Jury selection moving forward in Rezko trial

March 4, 2008 3:40:02 PM PST
The judge in the corruption trial of Tony Rezko had whittled the number of potential jurors down to 44 as of Tuesday afternoon. Judge Amy St. Eve has questioned more than 70 people since selection for the 12 jurors and 6 alternatives began on Monday.

During private, sidebar conversations, Judge St. Eve asked potential jurors if they or their family had any contact with the criminal justice system. The question appears to be an attempt to avoid the kinds of problems that occurred during the corruption trial of former Illinois Governor George Ryan.

"She doesn't want to be criticized for not having the right people on the jury. But she doesn't want anybody to say you didn't do the juror selection correctly," said Pat McEvoy, jury consultant.

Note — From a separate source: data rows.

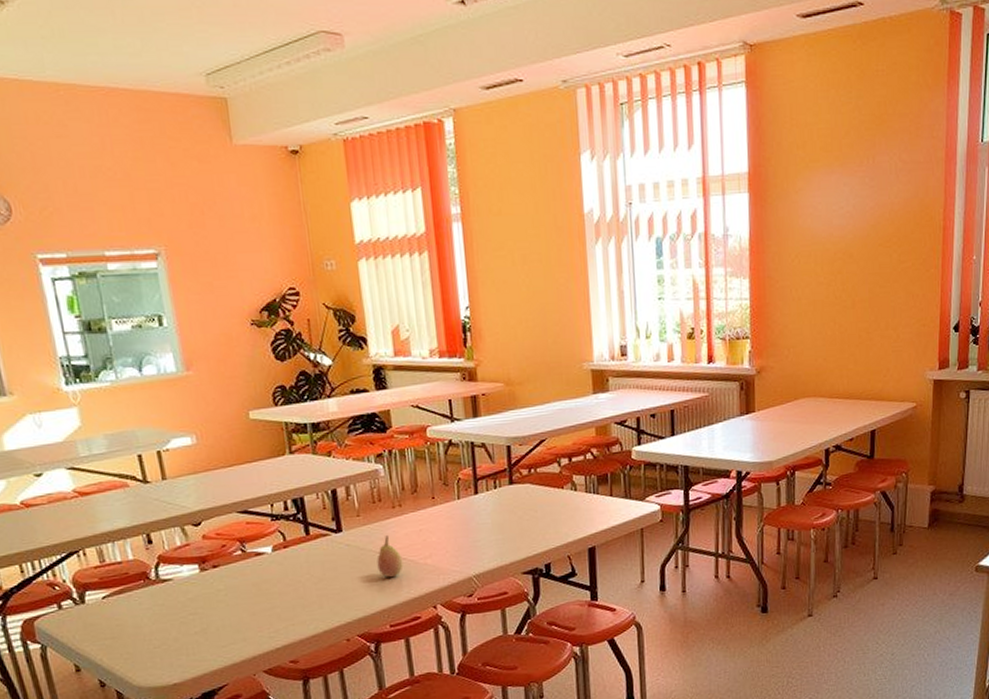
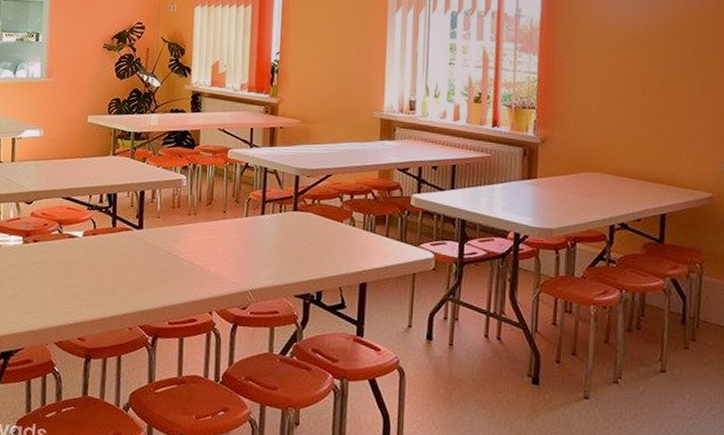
fruit: present [377,535,403,577] -> none [167,239,190,278]

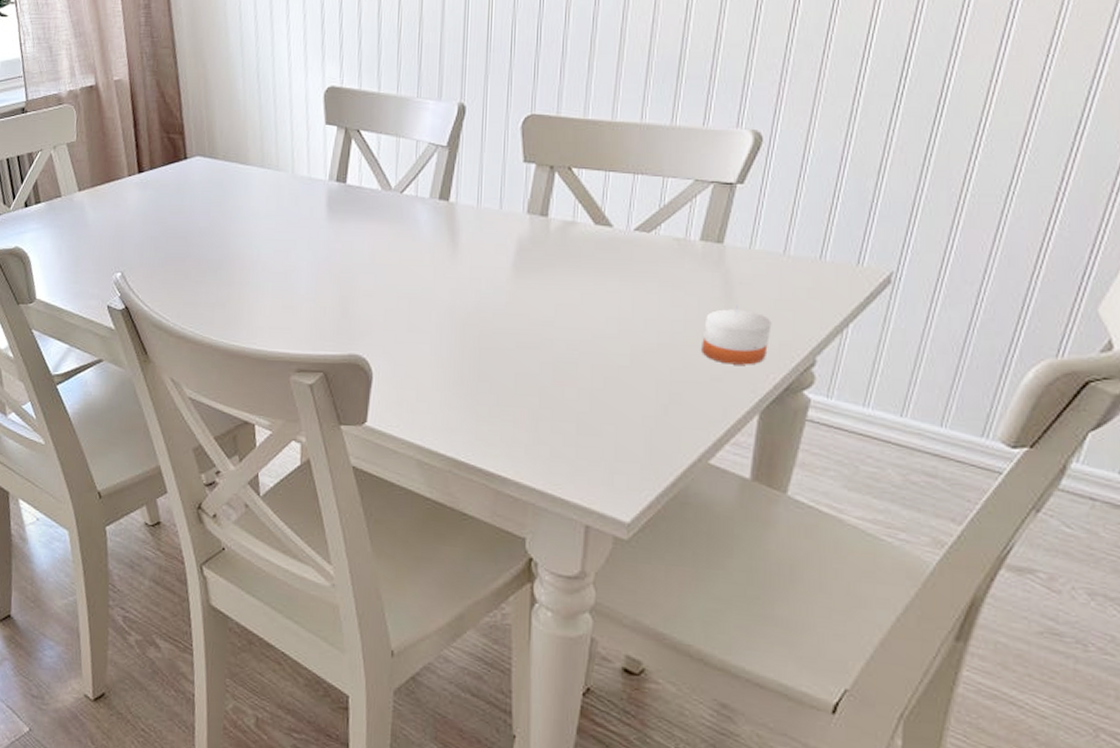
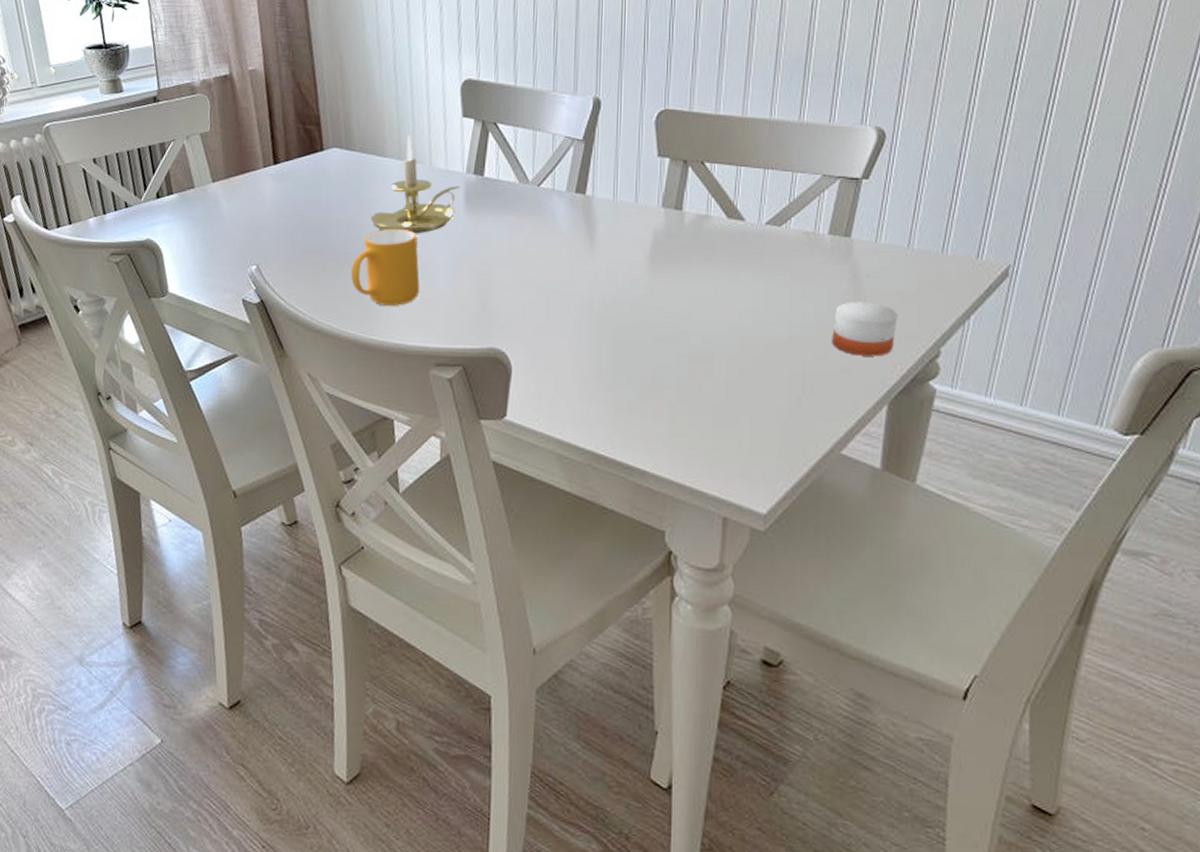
mug: none [213,236,281,312] -> present [350,228,420,306]
candle holder: none [233,143,323,242] -> present [370,135,461,234]

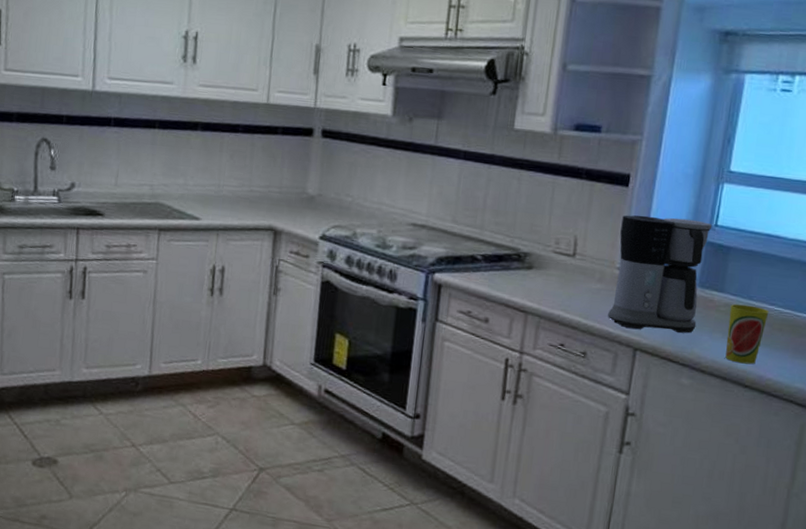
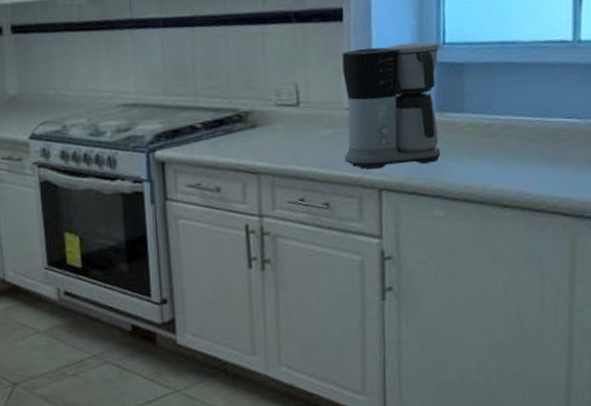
cup: present [725,304,769,365] -> none [474,120,517,184]

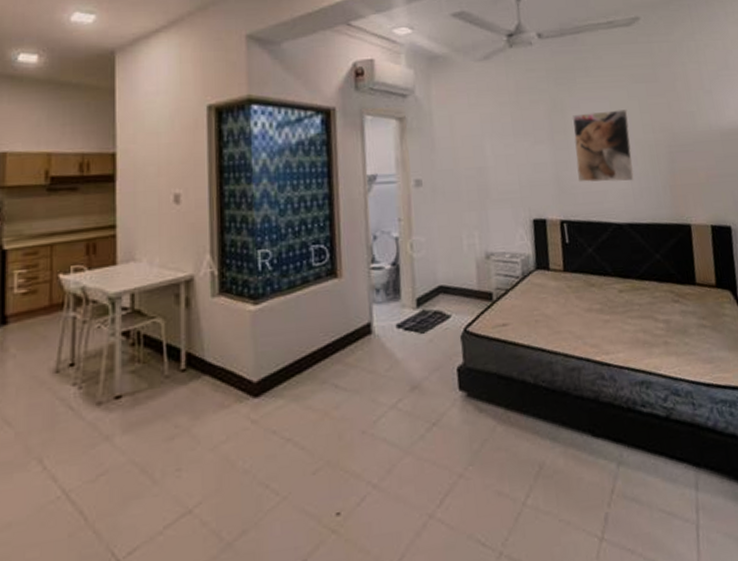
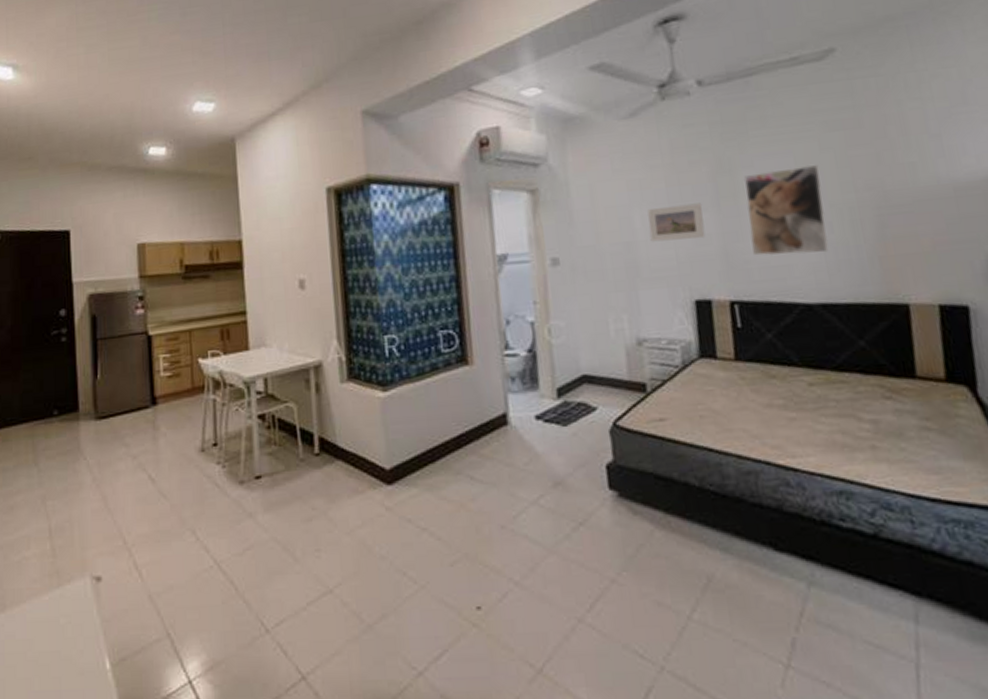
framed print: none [497,136,542,168] -> present [647,203,706,242]

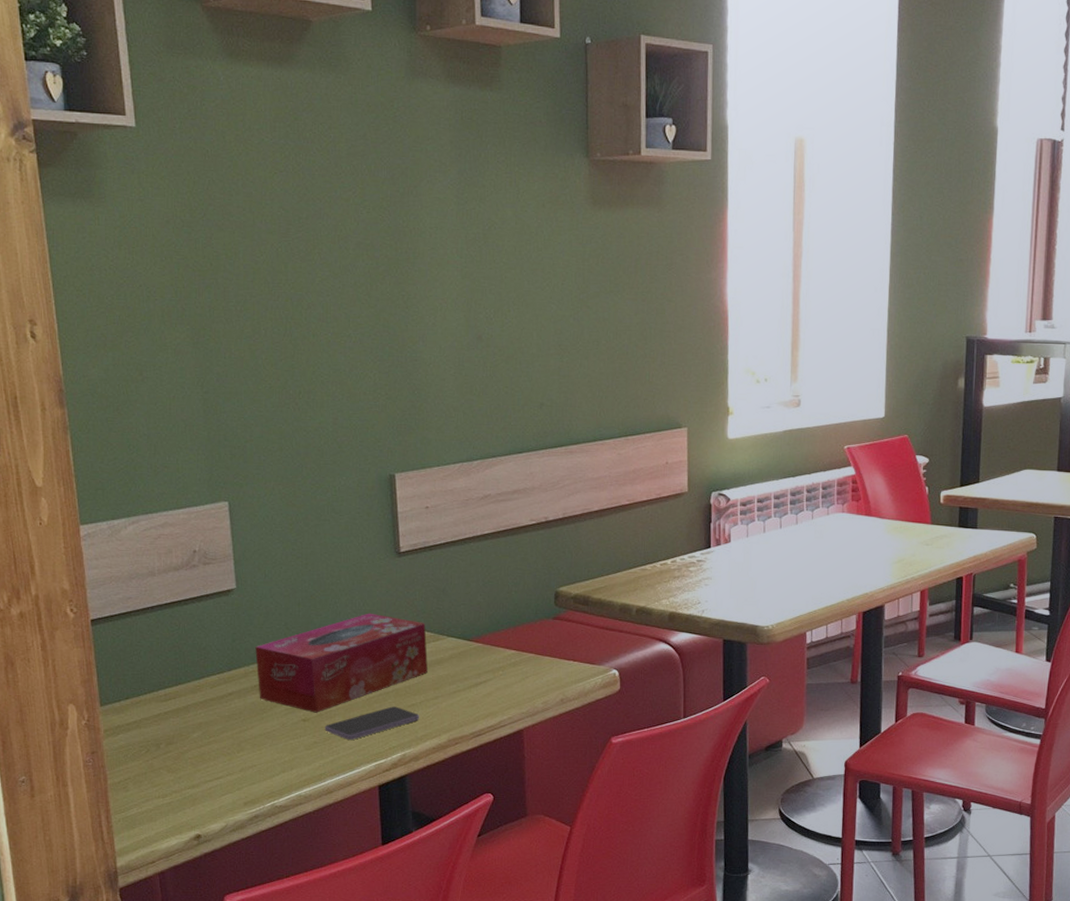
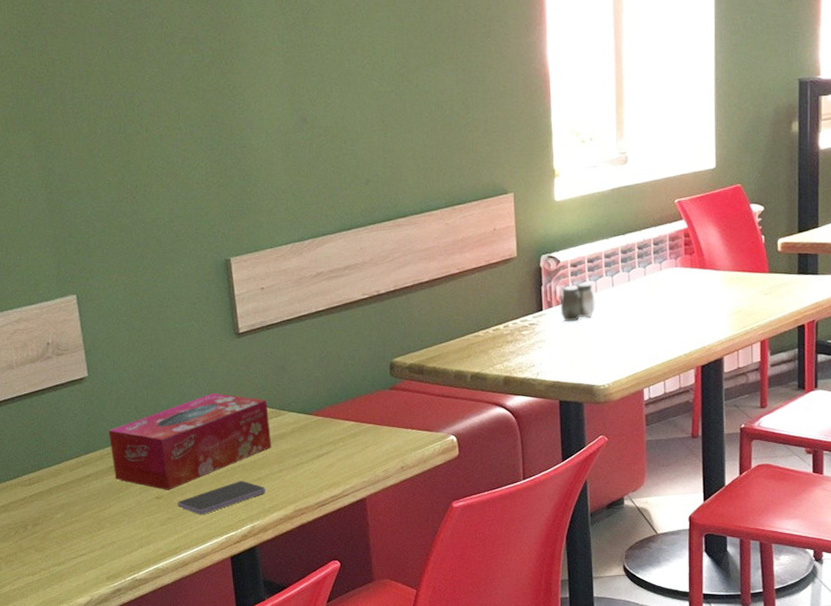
salt and pepper shaker: none [728,522,763,561] -> present [560,282,595,322]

Those questioned from the jury pool include a man who claimed to be a state senator's friend, two state employees and the mother of a detective. Rezko, 52, sat quietly and listened as Judge St. Eve asked questions about whether they could be fair and afford to be away from their jobs.

Rezko is accused of buying political influence in the Blagojevich administration with campaign contributions and using his political clout to launch a multimillion-dollar shakedown scheme. In the scheme, companies that wanted to do business with the state were allegedly told they had to pay kickbacks or make campaign contributions. Otherwise, the companies were allegedly turned away.

Stuart Levine, an indicted Republican fundraiser who sat on the Teacher's Pension Fund Board, is scheduled to testify against Rezko. Levine allegedly put together the shakedown scheme with Rezko

Rezko admits to raising money for Governor Rod Blagojevich and U.S. Senator and presidential candidate Barack Obama, but said he is not part of a shakedown scheme. Obama, who has not been accused wrongdoing, is expected to be mentioned only briefly- if at all- in the trial.

Jury consultant McEvoy said lawyers in case are trying to determine how prospective jury members view respect for authority.

"If you're the defense, you want people who are going to be skeptical of authority and say, 'I'm from Missouri, show me,'" said McEvoy.

But prosecutors are looking for the opposite, according to McEvoy.

"Somebody who pays attention to authority, who follows the rules, who doesn't blame somebody else if they don't follow the rules," said McEvoy.

Judge St. Eve will reconvene with the 44 potential jurors on Wednesday. She expects to begin opening statements Thursday morning. The trial could take three to four months.